Wedding bells rang Saturday as my baby girl became Leslie Cantrell. Her engagement was a short one like her parents and grandparents. These plans had to be made on a limited budget, with the added hardship of my blindness, and while finding them a new house. This excluded my dad being put on hospice and his passing in the midst. That’s why I thought I’d go behind the scenes and share how we accomplished this feat.
Step 1: The planning stage.
Rather than researching wedding lists, I utilized my memory from past weddings and began typing a master list on my computer. Thinking of the major categories such as the wedding party, decorations, attire, reception, then broke each one down into smaller tasks forming a checklist. I made sure I only made one list or I wouldn’t remember where to find them. That causes added confusion for a blind person – less is better.
Step 2: Evaluation and Decision-Making.
Going over the master list with my daughter to see what her ideas were about color scheme, size of wedding party and guests desired, and what kind of food for the reception enabled me to analyze costs. I then put the final list in order of importance according to time.
Step 3: Finding help.
Hunting for things when you don’t drive or know where things are definitely slows down the process. Therefore, While typing my master list I begin thinking of people I know with those giftings who might assist. Several are needed in case time schedules don’t line up. Okay, it also takes a lot of help when you’re short on time.
Gifted family members and friends utilized their talents. With google at their fingertips, comparison shopping began before gas money was spent. Prices and descriptions were given to me. If a trip needed to be made, it was scheduled by knowing the hours already. If not, a phone call or text was sent from the stores for me to give a green or red light. Thanks to networking, many items were borrowed or given that would not have been possible otherwise.

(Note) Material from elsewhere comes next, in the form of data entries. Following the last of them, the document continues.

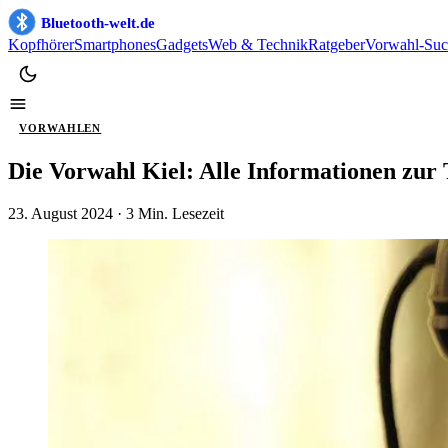
Bluetooth-welt.de
Kopfhörer
Smartphones
Gadgets
Web & Technik
Ratgeber
Vorwahl-Suc
VORWAHLEN
Die Vorwahl Kiel: Alle Informationen zur
23. August 2024
· 3 Min. Lesezeit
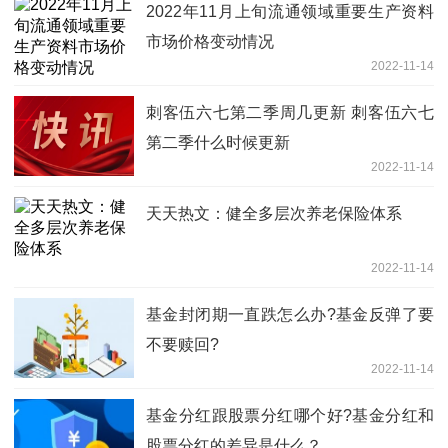
2022年11月上旬流通领域重要生产资料
市场价格变动情况
2022-11-14
刺客伍六七第二季周几更新 刺客伍六七
第二季什么时候更新
2022-11-14
天天热文：健全多层次养老保险体系
2022-11-14
基金封闭期一直跌怎么办?基金反弹了要
不要赎回?
2022-11-14
基金分红跟股票分红哪个好?基金分红和
股票分红的差异是什么？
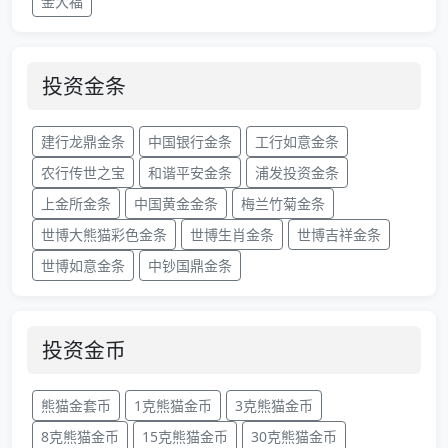
金大福
投资金条
建行龙鼎金条
中国银行金条
工行如意金条
农行传世之宝
和谐平安金条
浦发投资金条
上金所金条
中国黄金金条
梅兰竹菊金条
世博大熊猫彩色金条
世博生肖金条
世博吉祥金条
世博如意金条
中钞国鼎金条
投资金币
熊猫金套币
1克熊猫金币
3克熊猫金币
8克熊猫金币
15克熊猫金币
30克熊猫金币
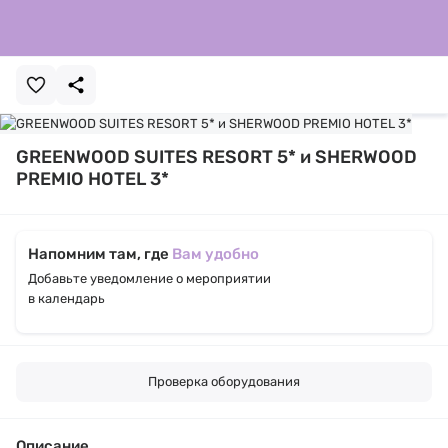
GREENWOOD SUITES RESORT 5* и SHERWOOD
PREMIO HOTEL 3*
Напомним там, где
Вам удобно
Добавьте уведомление о мероприятии
в календарь
Проверка оборудования
Описание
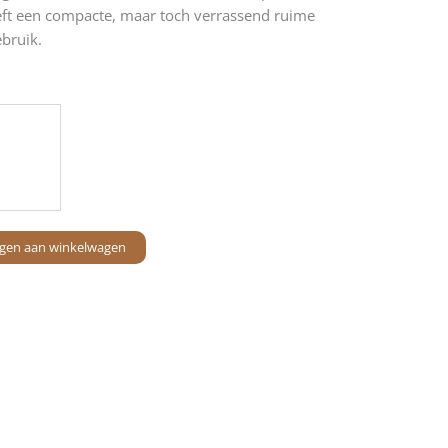
eeft een compacte, maar toch verrassend ruime
ebruik.
gen aan winkelwagen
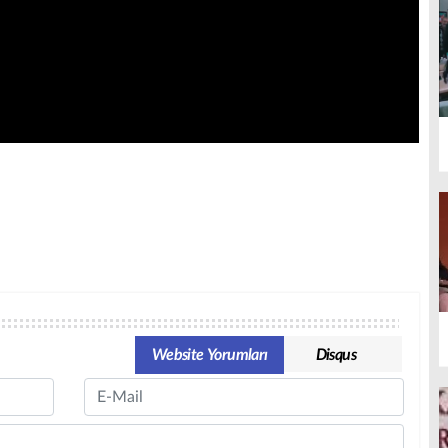
Website Yorumları
Disqus
Email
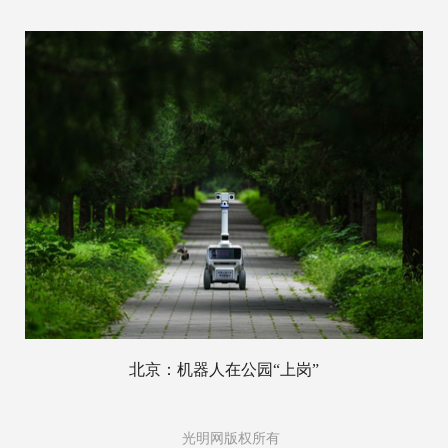
北京：机器人在公园“上岗”
光明网版权所有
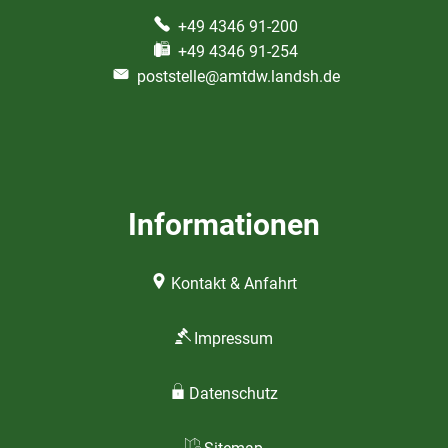
+49 4346 91-200
+49 4346 91-254
poststelle@amtdw.landsh.de
Informationen
Kontakt & Anfahrt
Impressum
Datenschutz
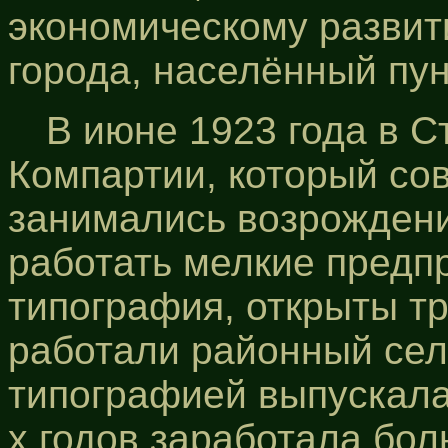
экономическому развит
города, населённый пун
В июне 1923 года в 
Компартии, который со
занимались возрождени
работать мелкие предп
типография, открыты т
работали районный сел
типографией выпускалас
х годов заработала бол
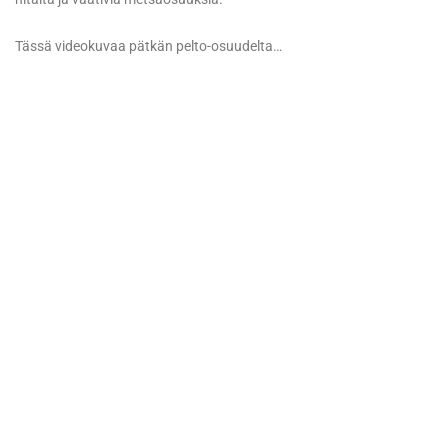
Tässä videokuvaa pätkän pelto-osuudelta…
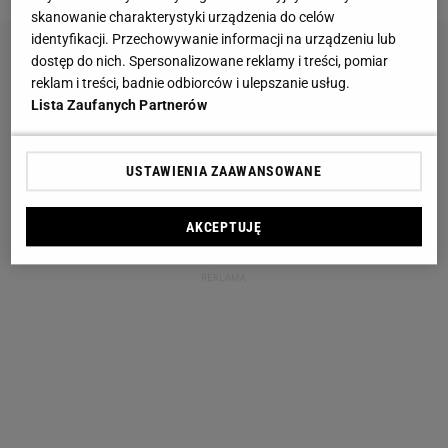
skanowanie charakterystyki urządzenia do celów
identyfikacji. Przechowywanie informacji na urządzeniu lub
dostęp do nich. Spersonalizowane reklamy i treści, pomiar
reklam i treści, badnie odbiorców i ulepszanie usług.
Lista Zaufanych Partnerów
USTAWIENIA ZAAWANSOWANE
AKCEPTUJĘ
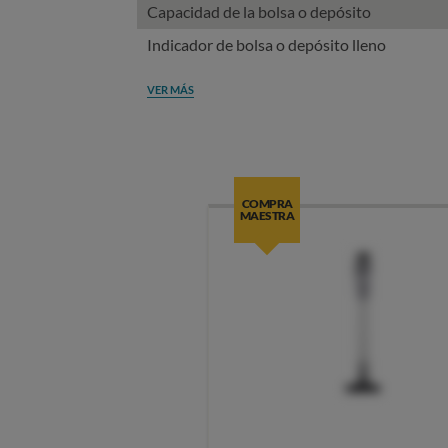
Capacidad de la bolsa o depósito
Indicador de bolsa o depósito lleno
VER MÁS
COMPRA
MAESTRA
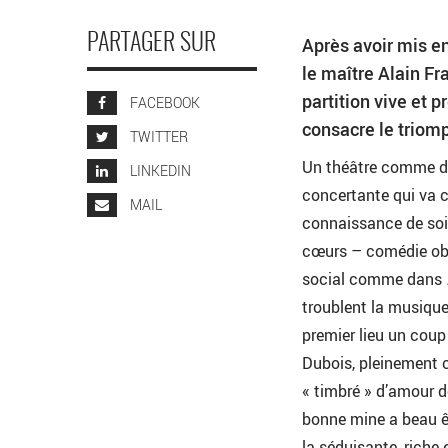
PARTAGER SUR
Après avoir mis e
le maître Alain Fr
partition vive et 
FACEBOOK
consacre le triomp
TWITTER
Un théâtre comme de
LINKEDIN
concertante qui va c
MAIL
connaissance de soi 
cœurs – comédie obli
social comme dans
troublent la musiq
premier lieu un coup
Dubois, pleinement c
« timbré » d’amour d
bonne mine a beau ê
la séduisante, riche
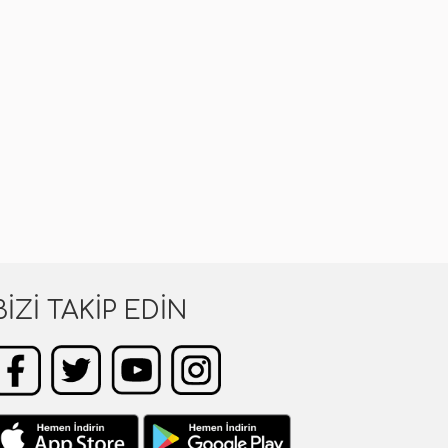
BIZI TAKIP EDIN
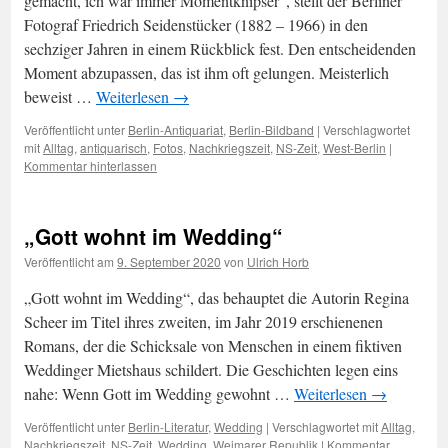
gemacht, ich war immer Momentknipser“, stellt der Berliner
Fotograf Friedrich Seidenstücker (1882 – 1966) in den
sechziger Jahren in einem Rückblick fest. Den entscheidenden
Moment abzupassen, das ist ihm oft gelungen. Meisterlich
beweist …
Weiterlesen
→
Veröffentlicht unter
Berlin-Antiquariat
,
Berlin-Bildband
|
Verschlagwortet
mit
Alltag
,
antiquarisch
,
Fotos
,
Nachkriegszeit
,
NS-Zeit
,
West-Berlin
|
Kommentar hinterlassen
„Gott wohnt im Wedding“
Veröffentlicht am
9. September 2020
von
Ulrich Horb
„Gott wohnt im Wedding“, das behauptet die Autorin Regina
Scheer im Titel ihres zweiten, im Jahr 2019 erschienenen
Romans, der die Schicksale von Menschen in einem fiktiven
Weddinger Mietshaus schildert. Die Geschichten legen eins
nahe: Wenn Gott im Wedding gewohnt …
Weiterlesen
→
Veröffentlicht unter
Berlin-Literatur
,
Wedding
|
Verschlagwortet mit
Alltag
,
Nachkriegszeit
,
NS-Zeit
,
Wedding
,
Weimarer Republik
|
Kommentar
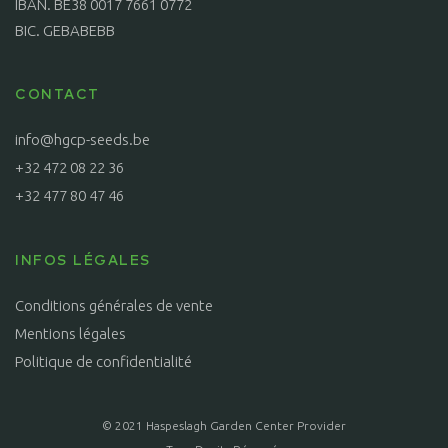
IBAN. BE38 0017 7661 0772
BIC. GEBABEBB
CONTACT
info@hgcp-seeds.be
+32 472 08 22 36
+32 477 80 47 46
INFOS LÉGALES
Conditions générales de vente
Mentions légales
Politique de confidentialité
© 2021 Haspeslagh Garden Center Provider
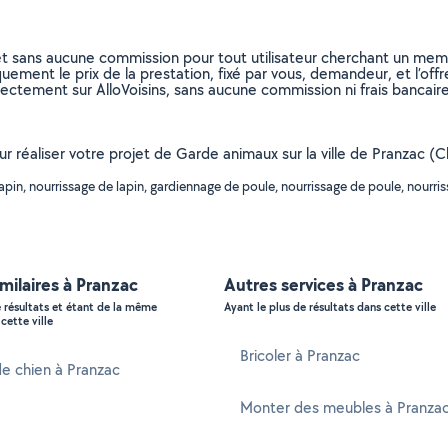
et sans aucune commission pour tout utilisateur cherchant un membre
uement le prix de la prestation, fixé par vous, demandeur, et l’offr
rectement sur AlloVoisins, sans aucune commission ni frais bancaire
our réaliser votre projet de Garde animaux sur la ville de Pranzac (
pin, nourrissage de lapin, gardiennage de poule, nourrissage de poule, nourris
imilaires à Pranzac
Autres services à Pranzac
e résultats et étant de la même
Ayant le plus de résultats dans cette ville
cette ville
Bricoler à Pranzac
e chien à Pranzac
Monter des meubles à Pranza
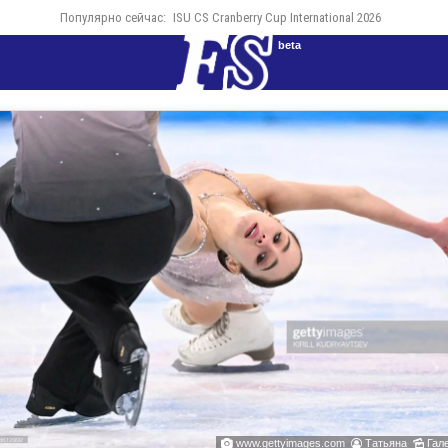
Популярно сейчас:
ISU CS Cranberry Cup International 2026
beta
www.gettyimages.com
Татьяна
Гале



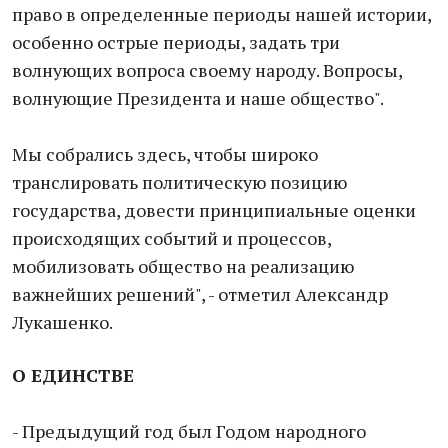
право в определенные периоды нашей истории,
особенно острые периоды, задать три
волнующих вопроса своему народу. Вопросы,
волнующие Президента и наше общество".
Мы собрались здесь, чтобы широко
транслировать политическую позицию
государства, довести принципиальные оценки
происходящих событий и процессов,
мобилизовать общество на реализацию
важнейших решений", - отметил Александр
Лукашенко.
О ЕДИНСТВЕ
- Предыдущий год был Годом народного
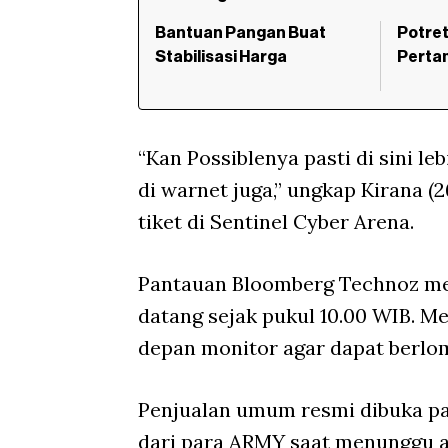
Bantuan Pangan Buat
Potre
Stabilisasi Harga
Pertam
“Kan Possiblenya pasti di sini l
di warnet juga,” ungkap Kirana (
tiket di Sentinel Cyber Arena.
Pantauan Bloomberg Technoz me
datang sejak pukul 10.00 WIB. M
depan monitor agar dapat berlom
Penjualan umum resmi dibuka pad
dari para ARMY saat menunggu an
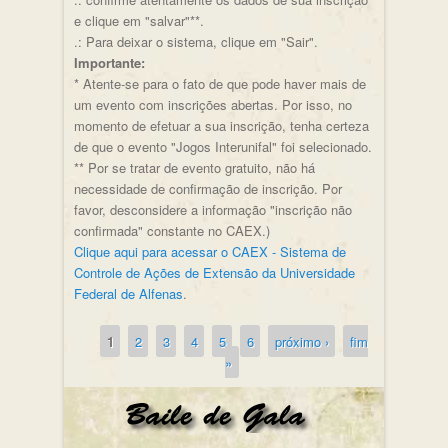
e clique em "salvar"**.
.: Para deixar o sistema, clique em "Sair".
Importante:
* Atente-se para o fato de que pode haver mais de
um evento com inscrições abertas. Por isso, no
momento de efetuar a sua inscrição, tenha certeza
de que o evento "Jogos Interunifal" foi selecionado.
** Por se tratar de evento gratuito, não há
necessidade de confirmação de inscrição. Por
favor, desconsidere a informação "inscrição não
confirmada" constante no CAEX.)
Clique aqui para acessar o CAEX - Sistema de
Controle de Ações de Extensão da Universidade
Federal de Alfenas
.
1
2
3
4
5
6
próximo ›
fim
Páginas
»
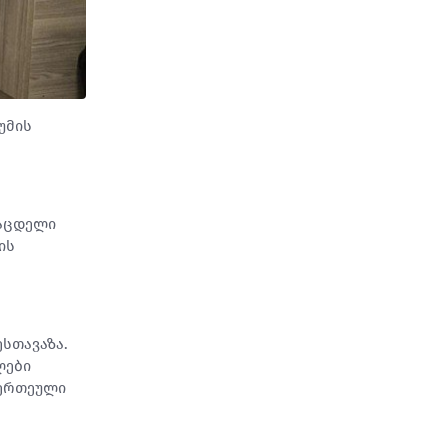
უმის
საცდელი
ის
სთავაზა.
ლები
 ერთეული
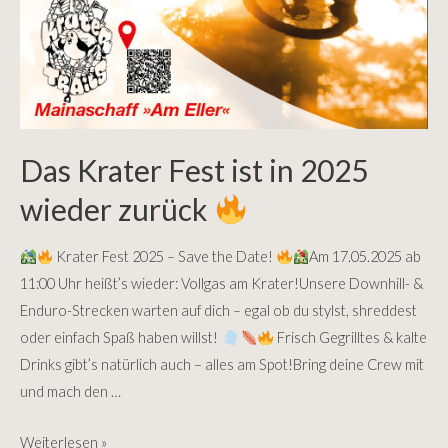
Das Krater Fest ist in 2025
wieder zurück
Krater Fest 2025 – Save the Date!
Am 17.05.2025 ab
11:00 Uhr heißt’s wieder: Vollgas am Krater!Unsere Downhill- &
Enduro-Strecken warten auf dich – egal ob du stylst, shreddest
oder einfach Spaß haben willst!
Frisch Gegrilltes & kalte
Drinks gibt’s natürlich auch – alles am Spot!Bring deine Crew mit
und mach den …
Das
Weiterlesen »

Step 4: Shopping for the wedding gown.
I sure appreciated a great friend taking my daughter and I to bridal shops to experience this special bonding time. Leslie desired to look like a princess with lots of bling. Listening to them look through racks and racks, keying in on their reactions. Asking questions and hearing descriptions created ideas of styles in my mind. Hearing gasps
from the dressing room, comments coming out, and seeing how long she looked in the mirror, all added detail. It’s kind of like looking at a car seeing its overall beauty first before opening the door to check out the detailed features. Once the overall appearance was in my mind, I felt the dress…shape and material.
Step 5: Playing the role of a wedding consultant.
From here forward, my job involved reminding people where to go, what to look for, and making calls and decisions, until the job was done. I felt many a decoration as they were being put together. I went shopping several times with different people. Some new lists were made for shopping and food, but not many. Changes were made along the way as incidents came up preventing part of the wedding party to attend. I had to read my daughter’s mind much of the time as it became too overwhelming for her. The hardest job came at the end remembering where all items purchased were and whom to give them to. No perfect answer; just a lot of double and triple-checking.
I am so grateful for God’s leading of friends to inexpensive flowers, 50% off sales, other sales and discounts, and those offering services FREE. Competent and talented people each took care of their job like a well-oiled machine… We didn’t regret not mailing out invitations, but just printing a few for church members and posting on Facebook.
Nontraditional. A special memory was made by having my husband, Steve, not only walk her down the aisle, but also perform the ceremony.
Just a FYI – I didn’t “see” the cake by feel. And, I won’t tell you whether or not I cried at not seeing my daughter walk down the aisle.